Jamaa Birthing Village is one of the few places in the state that offers doula training. And if the state legislators approve $500,000 in funding for statewide doula training program, the center and others could see an increase in enrollment.
The additional funding was part of the $46.5 billion state budget plan that the House sent to the Senate last week.
The funding was proposed by state Reps. Ashley Bland Manlove, D-Kansas City, and LaKeySha Bosley, D-St. Louis, to honor former state representative Cora Faith Walker — a fervent advocate for quality maternal health who died on March 11 at the age of 37.
News of Walker’s passing sent shockwaves through the St. Louis community, where she was seen as a champion of health equity, reproductive rights and social justice. She was a health care attorney and worked on issues such as Medicaid expansion and public health reform.
During her time in the legislature, she often offered bills and budgetary amendments to improve the health and well-being of mothers and infants, the sponsors said.
“Cora Faith Walker devoted so much of her life to helping keep moms and kids happy and healthy, and naming this fund in her honor continues her legacy,” Bosley said.
Jamaa Birthing Village in Ferguson — the area Walker represented as a state representative — was one of the programs she strongly supported to ensure that particularly women of color had access to healthy maternal care, Bosley said.
“Doulas perform essential work for new and expecting mothers, helping them through some of the most difficult steps of parenthood,” Bland Manlove said. “I cannot think of a better use of these funds, nor a better way to honor the late Cora Faith Walker.”
The Department of Health and Senior Services will oversee the doula training program, and details on how the funding will be dispersed is still being “ironed out,” Bosley said.
Blakemore said she was thrilled to hear the funding has advanced to honor Walker, particularly on the eve of Black Maternal Health Week.
In 2018, Missouri ranked 42nd in maternal mortality in the nation. Between 2010 and 2017, the maternal mortality rate among Black mothers was nearly 2.5 times higher than for White mothers.
“Black women do have more complications and die at a faster rate than other women,” she said.
Yet, doulas can be a powerful partner for the family in preparing for a healthy birth and advocating for what the woman wants, Blakemore said.

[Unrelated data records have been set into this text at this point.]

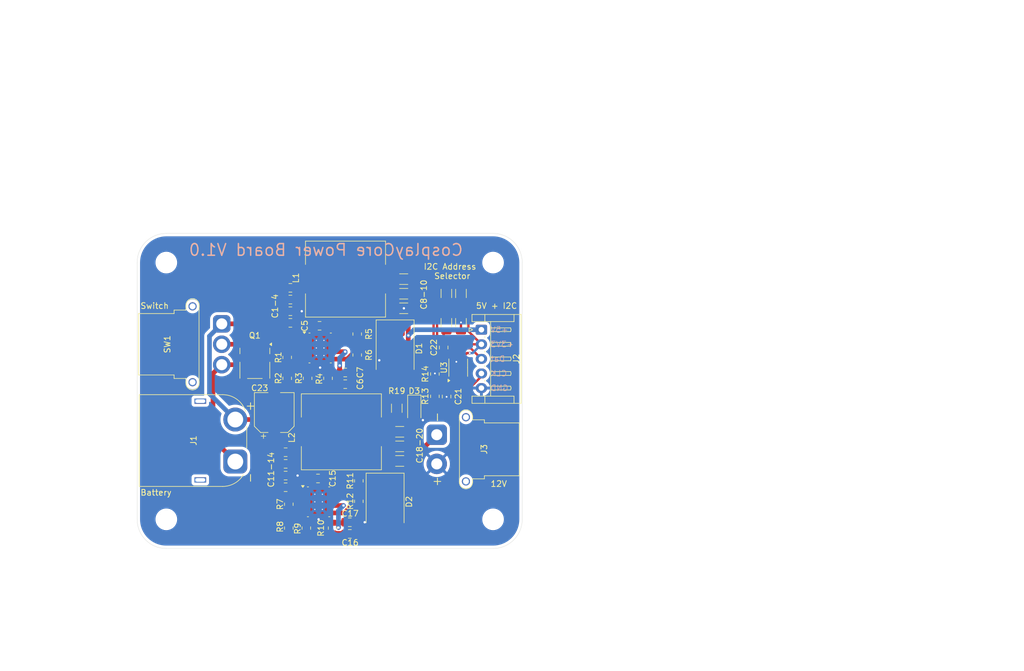
<source format=kicad_pcb>
(kicad_pcb
	(version 20241229)
	(generator "pcbnew")
	(generator_version "9.0")
	(general
		(thickness 1.6)
		(legacy_teardrops no)
	)
	(paper "A4")
	(layers
		(0 "F.Cu" signal)
		(2 "B.Cu" signal)
		(9 "F.Adhes" user "F.Adhesive")
		(11 "B.Adhes" user "B.Adhesive")
		(13 "F.Paste" user)
		(15 "B.Paste" user)
		(5 "F.SilkS" user "F.Silkscreen")
		(7 "B.SilkS" user "B.Silkscreen")
		(1 "F.Mask" user)
		(3 "B.Mask" user)
		(17 "Dwgs.User" user "User.Drawings")
		(19 "Cmts.User" user "User.Comments")
		(21 "Eco1.User" user "User.Eco1")
		(23 "Eco2.User" user "User.Eco2")
		(25 "Edge.Cuts" user)
		(27 "Margin" user)
		(31 "F.CrtYd" user "F.Courtyard")
		(29 "B.CrtYd" user "B.Courtyard")
		(35 "F.Fab" user)
		(33 "B.Fab" user)
		(39 "User.1" user)
		(41 "User.2" user)
		(43 "User.3" user)
		(45 "User.4" user)
	)
	(setup
		(pad_to_mask_clearance 0)
		(allow_soldermask_bridges_in_footprints no)
		(tenting front back)
		(grid_origin 134 100)
		(pcbplotparams
			(layerselection 0x00000000_00000000_55555555_5755f5ff)
			(plot_on_all_layers_selection 0x00000000_00000000_00000000_00000000)
			(disableapertmacros no)
			(usegerberextensions no)
			(usegerberattributes yes)
			(usegerberadvancedattributes yes)
			(creategerberjobfile yes)
			(dashed_line_dash_ratio 12.000000)
			(dashed_line_gap_ratio 3.000000)
			(svgprecision 4)
			(plotframeref no)
			(mode 1)
			(useauxorigin no)
			(hpglpennumber 1)
			(hpglpenspeed 20)
			(hpglpendiameter 15.000000)
			(pdf_front_fp_property_popups yes)
			(pdf_back_fp_property_popups yes)
			(pdf_metadata yes)
			(pdf_single_document no)
			(dxfpolygonmode yes)
			(dxfimperialunits yes)
			(dxfusepcbnewfont yes)
			(psnegative no)
			(psa4output no)
			(plot_black_and_white yes)
			(sketchpadsonfab no)
			(plotpadnumbers no)
			(hidednponfab no)
			(sketchdnponfab yes)
			(crossoutdnponfab yes)
			(subtractmaskfromsilk no)
			(outputformat 1)
			(mirror no)
			(drillshape 1)
			(scaleselection 1)
			(outputdirectory "")
		)
	)
	(net 0 "")
	(net 1 "GND")
	(net 2 "+BATT")
	(net 3 "Net-(D1-K)")
	(net 4 "Net-(U1-BOOT)")
	(net 5 "+5V")
	(net 6 "Net-(U2-BOOT)")
	(net 7 "Net-(D2-K)")
	(net 8 "+12V")
	(net 9 "Net-(J1-Pin_1)")
	(net 10 "Net-(Q1-G)")
	(net 11 "Net-(U1-COMP)")
	(net 12 "Net-(U1-FB)")
	(net 13 "Net-(U1-EN)")
	(net 14 "Net-(U1-RT{slash}CLK)")
	(net 15 "Net-(U2-FB)")
	(net 16 "Net-(U2-COMP)")
	(net 17 "Net-(U2-EN)")
	(net 18 "Net-(U2-RT{slash}CLK)")
	(net 19 "Net-(C6-Pad1)")
	(net 20 "Net-(C16-Pad1)")
	(net 21 "/I2C_Dat")
	(net 22 "/I2C_CLK")
	(net 23 "Net-(U3-VIN)")
	(net 24 "+3V3")
	(net 25 "Net-(D3-A)")
	(net 26 "/ADR1")
	(net 27 "/ADR0")
	(net 28 "unconnected-(U3-ALERT-Pad2)")
	(footprint "Capacitor_SMD:C_0805_2012Metric" (layer "F.Cu") (at 127.265 82.335))
	(footprint "Capacitor_SMD:C_0805_2012Metric" (layer "F.Cu") (at 136.665 98.835))
	(footprint "Capacitor_SMD:C_1206_3216Metric" (layer "F.Cu") (at 146.69 80.835))
	(footprint "Resistor_SMD:R_0805_2012Metric" (layer "F.Cu") (at 138.715 93.835 -90))
	(footprint "Capacitor_SMD:C_0805_2012Metric" (layer "F.Cu") (at 126.45 116.5))
	(footprint "Capacitor_SMD:C_1206_3216Metric" (layer "F.Cu") (at 146.69 83.335))
	(footprint "Capacitor_SMD:C_0805_2012Metric" (layer "F.Cu") (at 127.265 84.335))
	(footprint "Inductor_SMD:L_TechFuse_SL1250" (layer "F.Cu") (at 136.715 80.835))
	(footprint "Capacitor_SMD:C_0805_2012Metric" (layer "F.Cu") (at 153.5325 92.556266 90))
	(footprint "Diode_SMD:D_SMC" (layer "F.Cu") (at 143.5 119 -90))
	(footprint "Capacitor_SMD:C_0805_2012Metric" (layer "F.Cu") (at 126.45 114.5))
	(footprint "Connector_JST:JST_EH_S5B-EH_1x05_P2.50mm_Horizontal" (layer "F.Cu") (at 160 89.506266 -90))
	(footprint "MountingHole:MountingHole_3.2mm_M3" (layer "F.Cu") (at 106 122))
	(footprint "Resistor_SMD:R_0805_2012Metric" (layer "F.Cu") (at 133.715 97.835 -90))
	(footprint "Capacitor_SMD:C_0805_2012Metric" (layer "F.Cu") (at 154.0325 100.956266 90))
	(footprint "Capacitor_SMD:C_0805_2012Metric" (layer "F.Cu") (at 136.665 96.835))
	(footprint "Resistor_SMD:R_0805_2012Metric" (layer "F.Cu") (at 130.215 97.835 -90))
	(footprint "Resistor_SMD:R_1206_3216Metric" (layer "F.Cu") (at 156.5 83.290633 -90))
	(footprint "Capacitor_SMD:C_0805_2012Metric" (layer "F.Cu") (at 126.45 110.5))
	(footprint "Capacitor_SMD:C_1206_3216Metric" (layer "F.Cu") (at 146 112))
	(footprint "Resistor_SMD:R_1206_3216Metric" (layer "F.Cu") (at 145.5 102.9625 -90))
	(footprint "Connector_AMASS:AMASS_XT30PW-F_1x02_P2.50mm_Horizontal" (layer "F.Cu") (at 152.35 107.5 -90))
	(footprint "Capacitor_SMD:C_0805_2012Metric" (layer "F.Cu") (at 132 115 180))
	(footprint "Capacitor_SMD:C_0805_2012Metric" (layer "F.Cu") (at 127.265 88.335))
	(footprint "Package_SO:Texas_R-PDSO-G8_EP2.95x4.9mm_Mask2.4x3.1mm_ThermalVias" (layer "F.Cu") (at 132.365 92.635))
	(footprint "MountingHole:MountingHole_3.2mm_M3" (layer "F.Cu") (at 106 78))
	(footprint "Package_SO:Texas_R-PDSO-G8_EP2.95x4.9mm_Mask2.4x3.1mm_ThermalVias" (layer "F.Cu") (at 132.1 119))
	(footprint "Resistor_SMD:R_0805_2012Metric" (layer "F.Cu") (at 152.0325 100.918766 90))
	(footprint "Capacitor_SMD:C_0805_2012Metric" (layer "F.Cu") (at 127.265 86.335))
	(footprint "Package_SO:ONSemi_SO-8FL_488AA" (layer "F.Cu") (at 121.175 94.755 -90))
	(footprint "Capacitor_SMD:C_0805_2012Metric" (layer "F.Cu") (at 132.265 88.835 180))
	(footprint "Resistor_SMD:R_1206_3216Metric" (layer "F.Cu") (at 154 88.290633 -90))
	(footprint "Connector_AMASS:AMASS_XT60PW-M_1x02_P7.20mm_Horizontal" (layer "F.Cu") (at 117.825 112.1 90))
	(footprint "Capacitor_SMD:C_1206_3216Metric" (layer "F.Cu") (at 146 107))
	(footprint "Inductor_SMD:L_TechFuse_SL1250" (layer "F.Cu") (at 136 107))
	(footprint "Capacitor_SMD:C_0805_2012Metric"
		(layer "F.Cu")
		(uuid "9f9a8ac8-e828-42c9-98f2-6693da792085")
		(at 126.45 112.5)
		(descr "Capacitor SMD 0805 (2012 Metric), square (rectangular) end terminal, IPC-7351 nominal, (Body size source: IPC-SM-782 page 76, https://www.pcb-3d.com/wordpress/wp-content/uploads/ipc-sm-782a_amendment_1_and_2.pdf, https://docs.google.com/spreadsheets/d/1BsfQQcO9C6DZCsRaXUlFlo91Tg2WpOkGARC1WS5S8t0/edit?usp=sharing), generated with kicad-footprint-generator")
		(tags "capacitor")
		(property "Reference" "C13"
			(at 2.5 0 90)
			(layer "F.SilkS")
			(hide yes)
			(uuid "27395cec-326c-45aa-b966-077175a28d8d")
			(effects
				(font
					(size 1 1)
					(thickness 0.15)
				)
			)
		)
		(property "Value" "2.2u"
			(at 0 1.68 0)
			(layer "F.Fab")
			(uuid "319abc44-f530-47b9-8727-50463f73ed42")
			(effects
				(font
					(size 1 1)
					(thickness 0.15)
				)
			)
		)
		(property "Datasheet" "~"
			(at 0 0 0)
			(layer "F.Fab")
			(hide yes)
			(uuid "a431ffd6-7fdd-4d08-a7ed-36244314f32a")
			(effects
				(font
					(size 1.27 1.27)
					(thickness 0.15)
				)
			)
		)
		(property "Description" "Unpolarized capacitor"
			(at 0 0 0)
			(layer "F.Fab")
			(hide yes)
			(uuid "ae1fcb9b-bf54-44ec-a18c-742aba999489")
			(effects
				(font
					(size 1.27 1.27)
					(thickness 0.15)
				)
			)
		)
		(property "LCSC" "C2903667"
			(at 0 0 0)
			(unlocked yes)
			(layer "F.Fab")
			(hide yes)
			(uuid "08948869-d844-4f56-ab66-180bff001020")
			(effects
				(font
					(size 1 1)
					(thickness 0.15)
				)
			)
		)
		(property ki_fp_filters "C_*")
		(path "/a4f3b5c1-f2f8-47cb-b8b4-70d4dcb6a0fb")
		(sheetname "/")
		(sheetfile "power_board.kicad_sch")
		(attr smd)
		(fp_line
			(start -0.261252 -0.735)
			(end 0.261252 -0.735)
			(stroke
				(width 0.12)
				(type solid)
			)
			(layer "F.SilkS")
			(uuid "157835b7-1cef-415b-9b6c-0788a9006aca")
		)
		(fp_line
			(start -0.261252 0.735)
			(end 0.261252 0.735)
			(stroke
				(width 0.12)
				(type solid)
			)
			(layer "F.SilkS")
			(uuid "f8f67368-cf97-4f5e-9a99-1697badbf974")
		)
		(fp_line
			(start -1.7 -0.98)
			(end 1.7 -0.98)
			(stroke
				(width 0.05)
				(type solid)
			)
			(layer "F.CrtYd")
			(uuid "a27964fb-5644-4706-bbb6-4e5ac77df24f")
		)
		(fp_line
			(start -1.7 0.98)
			(end -1.7 -0.98)
			(stroke
				(width 0.05)
				(type solid)
			)
			(layer "F.CrtYd")
			(uuid "86e27361-b28f-434b-95a8-e3dd1152f8e2")
		)
		(fp_line
			(start 1.7 -0.98)
			(end 1.7 0.98)
			(stroke
				(width 0.05)
				(type solid)
			)
			(layer "F.CrtYd")
			(uuid "f640c272-3f6f-4fc6-954f-3767207d1092")
		)
		(fp_line
			(start 1.7 0.98)
			(end -1.7 0.98)
			(stroke
				(width 0.05)
				(type solid)
			)
			(layer "F.CrtYd")
			(uuid "02cad2f4-697d-4c6b-b0d0-a07b9da546d5")
		)
		(fp_line
			(start -1 -0.625)
			(end 1 -0.625)
			(stroke
				(width 0.1)
				(type solid)
			)
			(layer "F.Fab")
			(uuid "a96dbc82-c43f-47fc-8dfa-3608ecda8cec")
		)
		(fp_line
			(start -1 0.625)
			(end -1 -0.625)
			(stroke
				(width 0.1)
				(type solid)
			)
			(layer "F.Fab")
			(uuid "b62b7ad4-9fdd-41f5-8b0a-4f3f0c37dd55")
		)
		(fp_
... [221788 chars truncated]
</source>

And it’s those racial inequities in maternal health care that led the sponsors to push for the doula training. They cited a 2013 study from the Journal of Perinatal Health that noted children of doula-assisted mothers were four times less likely to have a low birth weight and half as likely to experience a birth complication involving themselves or their baby.
“I’m afraid to have children in Missouri because of the practices, because of the myth that Black women don’t feel pain or we feel pain at a higher threshold,” Bosley said. “Doula training was one of the ways that we knew could increase healthy birthing outcomes.”